Le montagne russe

La FA Cup è una delle competizioni più importanti del calcio e rappresenta un obiettivo concreto per il Liverpool, che quest’anno ha perso le chances di vincere la Premier League e punta a un trofeo significativo. Nella serata di San Valentino ad Anfield arriva il Brighton in difficoltà in campionato, ma con la fiducia data dall’eliminazione di Manchester United nel turno precedente e cercherà di bissare l’impresa. 

Il Liverpool viene da una vittoria sofferta 1-0 contro il Sunderland ma sta facendo i conti con molti infortuni e un calendario fitto; il tecnico Arne Slot sta valutando un po’ di rotazioni nell’undici iniziale per gestire le energie. Nel match dello Stadium of Light i Reds hanno portato a casa tre punti pesanti ed un clean sheet contro una squadra che non aveva mai perso in casa in campionato.Slot dovrà fare i conti con l’ennesimo infortunio rimediato da Endo schierato nell’undici iniziale nel ruolo di terzino destro.
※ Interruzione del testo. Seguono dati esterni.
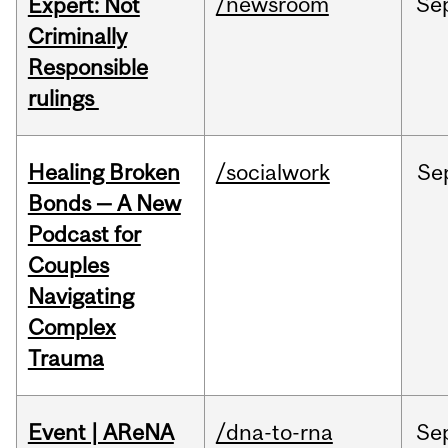
/newsroom
Se
Expert: Not
Criminally
Responsible
rulings
Healing Broken
/socialwork
Se
Bonds — A New
Podcast for
Couples
Navigating
Complex
Trauma
Event | AReNA
/dna-to-rna
Se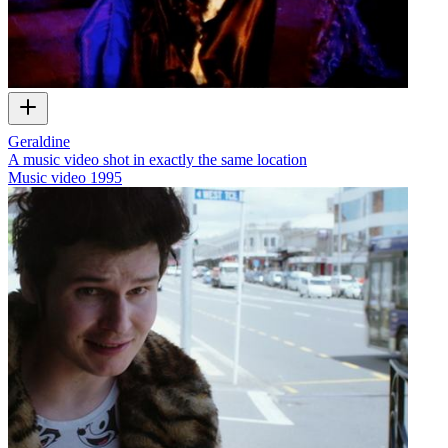
Geraldine
A music video shot in exactly the same location
Music video
1995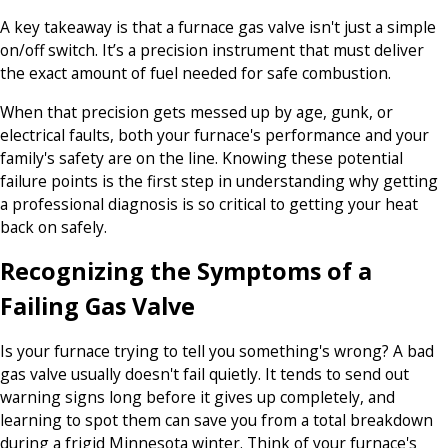
A key takeaway is that a furnace gas valve isn't just a simple
on/off switch. It’s a precision instrument that must deliver
the exact amount of fuel needed for safe combustion.
When that precision gets messed up by age, gunk, or
electrical faults, both your furnace's performance and your
family's safety are on the line. Knowing these potential
failure points is the first step in understanding why getting
a professional diagnosis is so critical to getting your heat
back on safely.
Recognizing the Symptoms of a
Failing Gas Valve
Is your furnace trying to tell you something's wrong? A bad
gas valve usually doesn't fail quietly. It tends to send out
warning signs long before it gives up completely, and
learning to spot them can save you from a total breakdown
during a frigid Minnesota winter. Think of your furnace's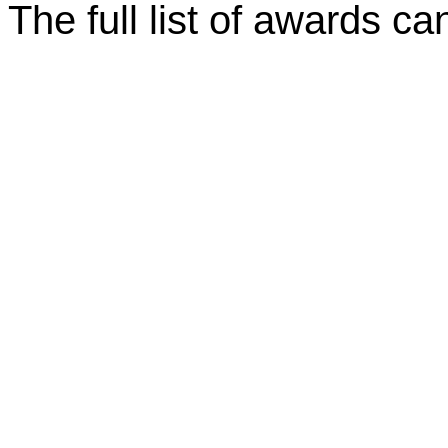
The full list of awards c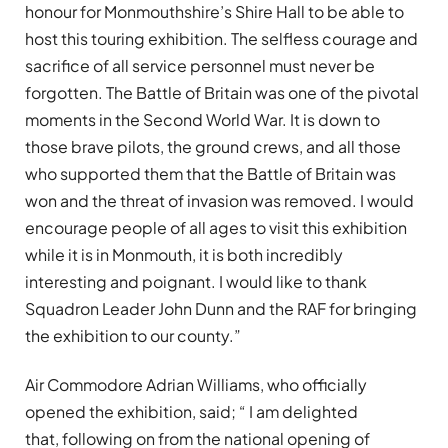
honour for Monmouthshire’s Shire Hall to be able to
host this touring exhibition. The selfless courage and
sacrifice of all service personnel must never be
forgotten. The Battle of Britain was one of the pivotal
moments in the Second World War. It is down to
those brave pilots, the ground crews, and all those
who supported them that the Battle of Britain was
won and the threat of invasion was removed. I would
encourage people of all ages to visit this exhibition
while it is in Monmouth, it is both incredibly
interesting and poignant. I would like to thank
Squadron Leader John Dunn and the RAF for bringing
the exhibition to our county.”
Air Commodore Adrian Williams, who officially
opened the exhibition, said; “ I am delighted
that, following on from the national opening of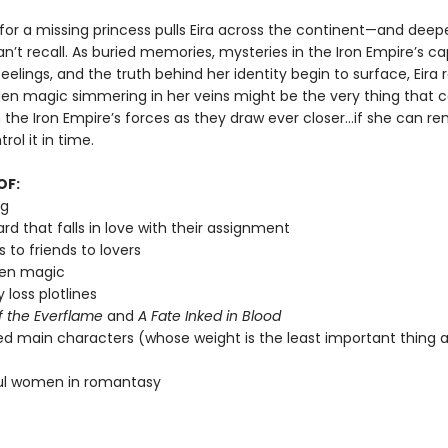
for a missing princess pulls Eira across the continent—and deepe
n’t recall. As buried memories, mysteries in the Iron Empire’s cap
eelings, and the truth behind her identity begin to surface, Eira r
den magic simmering in her veins might be the very thing that 
the Iron Empire’s forces as they draw ever closer…if she can 
rol it in time.
OF:
ng
rd that falls in love with their assignment
 to friends to lovers
den magic
loss plotlines
f the Everflame
and
A Fate Inked in Blood
zed main characters (whose weight is the least important thing 
ul women in romantasy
L’allenatore olandese inoltre deve gestire assenze in ogni zona del campo e in conferenza stampa ha puntato il dito contro un calendario troppo denso di impegni ravvicinati. La FA Cup rappresenta un obbiettivo del club come confermato dal manager olandese che ha frenato sull’impiego di Ryo Ngumoha e Trey Nyoni data l’importanza del match e il prestigio dell’avversario. 

Il Brighton è in piena crisi di risultati in campionato dove la vittoria manca da inizio Gennaio, ma ha mostrato organizzazione e capacità di uscite in contesti difficili.  I Seagulls si presentano ad Anfield con l’organico al completo e una squadra rinforzata dal ritorno di Pascal Groß dal Borussia Dortmund nel mercato invernale. La squadra di Hürzeler nell’ultimo match al Villa Park ha tenuto testa all’Aston Villa e ha subito il goal partita solo nel finale per l’autogol di Jack Hinshelwood. Chissà che l’allenatore tedesco non possa regalare qualche minuto a James Milner che ha raggiunto Gareth Barry come recordman di presenze in Premier League. L’ex centrocampista dei Reds riceverà comunque il giusto tributo per quella che è stata la sua casa per 8 fantastiche stagioni che non saranno mai dimenticate.

Per quanto riguarda la formazione difficile ipotizzare un turnover massiccio per mancanza di scelte, possibile una maglia per Jones e Chiesa che potrebbero fare rifiatare Mac Allister e Salah. 

Liverpool (4-2-3-1): Mamardashvili; Gomez, Van Dijk, Konaté, Kerkez, Szoboszlai, Jones, Chiesa, Wirtz, Gakpo, Ekitike

Brighton (4-3-3): Steele; Veltman, Dunk, Boscagli, De Cuyper; Groß, Baleba; Mitoma, Rutter, Minteh; Welbeck

Sarà molto importante non sbagliare l’approccio al match in una partita da dentro o fuori all’interno di una stagione dove i reds hanno peccato di continuità, convinzione e compattezza.


Adesso si entra nella fase cruciale con una coppa da inseguire e una lotta per un piazzamento Champions League che si preannuncia agguerrita. Il passaggio del turno in FA Cup metterebbe la squadra nelle condizioni di concentrarsi sulla Premier League per il prossimo mese in attesa dell’esito dei playoff di Champions League.

Il Liverpool deve evitare cali di concentrazione e scongiurare le montagne russe che stanno accompagnando la stagione dei campioni d’Inghilterra.